Moskvin was not used to such defiance. He controlled his terrible anger and said, 'It is all part of the plan.'

Erich Stinnes looked up from his guidebook: Chichester and the South Downs. He watched them dispassionately. It was not his operation, and even if the British caught him he'd already put out feelers to them about defection. He'd told Moscow that the first approaches came from the other side and got permission to continue his contacts, so he would survive come what may.

Pavel Moskvin had reasoned along lines of equal infallibility. This operation was going to make his name, so it had to be dramatic. He was going to entice Bernard Samson into a trap, interrogate him to the point of death and then leave his mutilated body in an SIS safe house in England! If Samson's interrogation revealed something to question or destroy the reputation of his new superior, Fiona Samson, so much the better. Even the safe house had been chosen because Fiona Samson had revealed its existence during one of her initial debriefing sessions. Should the location prove compromised it would be Fiona Samson's treachery, not his failure.

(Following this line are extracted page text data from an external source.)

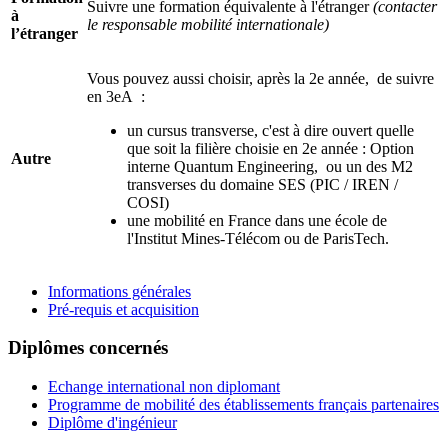
Suivre une formation équivalente à l'étranger
(contacter
à
le responsable mobilité internationale)
l’étranger
Vous pouvez aussi choisir, après la 2e année, de suivre
en 3eA :
un cursus transverse, c'est à dire ouvert quelle
que soit la filière choisie en 2e année : Option
Autre
interne Quantum Engineering, ou un des M2
transverses du domaine SES (PIC / IREN /
COSI)
une mobilité en France dans une école de
l'Institut Mines-Télécom ou de ParisTech.
Informations générales
Pré-requis et acquisition
Diplômes concernés
Echange international non diplomant
Programme de mobilité des établissements français partenaires
Diplôme d'ingénieur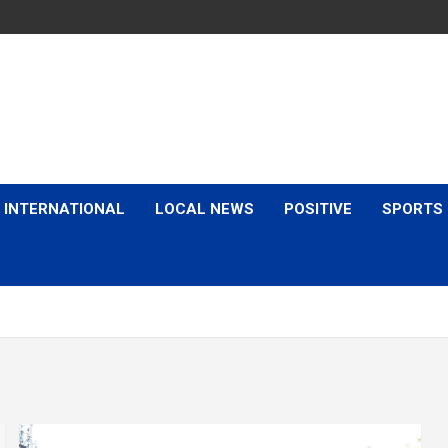
is & Expert Views
INTERNATIONAL
LOCAL NEWS
POSITIVE
SPORTS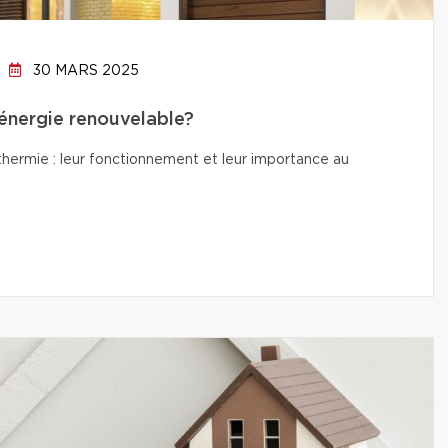
30 MARS 2025
’énergie renouvelable?
thermie : leur fonctionnement et leur importance au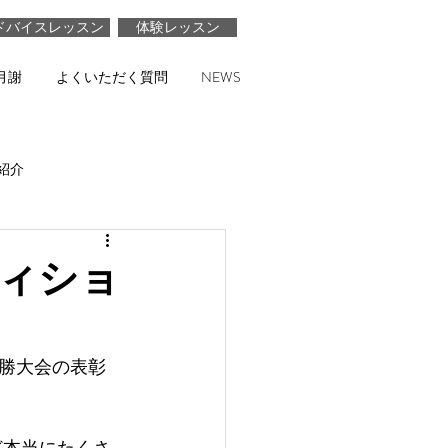
ドバイスレッスン
体験レッスン
月謝
よくいただく質問
NEWS
紹介
ィショ
決勝大会の表彰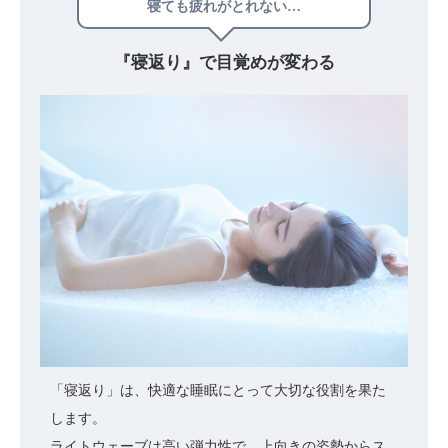
寝ても疲れがとれない…
『寝返り』で
目覚めが変わる
「寝返り」は、快適な睡眠にとって大切な役割を果た
します。
ライトウェーブは高い弾力性で、上向きの姿勢からス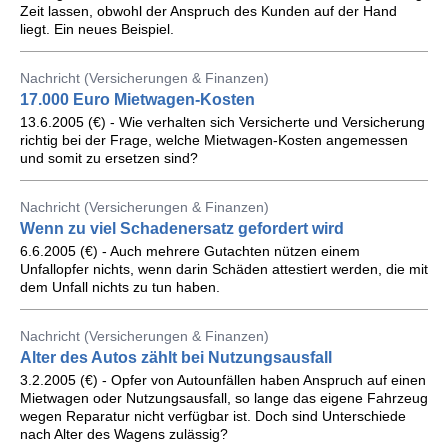
Zeit lassen, obwohl der Anspruch des Kunden auf der Hand
liegt. Ein neues Beispiel.
Nachricht (Versicherungen & Finanzen)
17.000 Euro Mietwagen-Kosten
13.6.2005 (€) - Wie verhalten sich Versicherte und Versicherung
richtig bei der Frage, welche Mietwagen-Kosten angemessen
und somit zu ersetzen sind?
Nachricht (Versicherungen & Finanzen)
Wenn zu viel Schadenersatz gefordert wird
6.6.2005 (€) - Auch mehrere Gutachten nützen einem
Unfallopfer nichts, wenn darin Schäden attestiert werden, die mit
dem Unfall nichts zu tun haben.
Nachricht (Versicherungen & Finanzen)
Alter des Autos zählt bei Nutzungsausfall
3.2.2005 (€) - Opfer von Autounfällen haben Anspruch auf einen
Mietwagen oder Nutzungsausfall, so lange das eigene Fahrzeug
wegen Reparatur nicht verfügbar ist. Doch sind Unterschiede
nach Alter des Wagens zulässig?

Miranda looked at her three colleagues and shivered. She had never expected it to be like this. Miranda had played her part exactly as briefed.

Miranda had been standing on a grass verge, on a section of road near Terminal 3 at London Airport, when she saw Bernard Samson driving a car with Harmony sitting in the seat next to him. The car stopped very near her and then she had climbed into the back seat and mimicked the voice of Fiona Samson.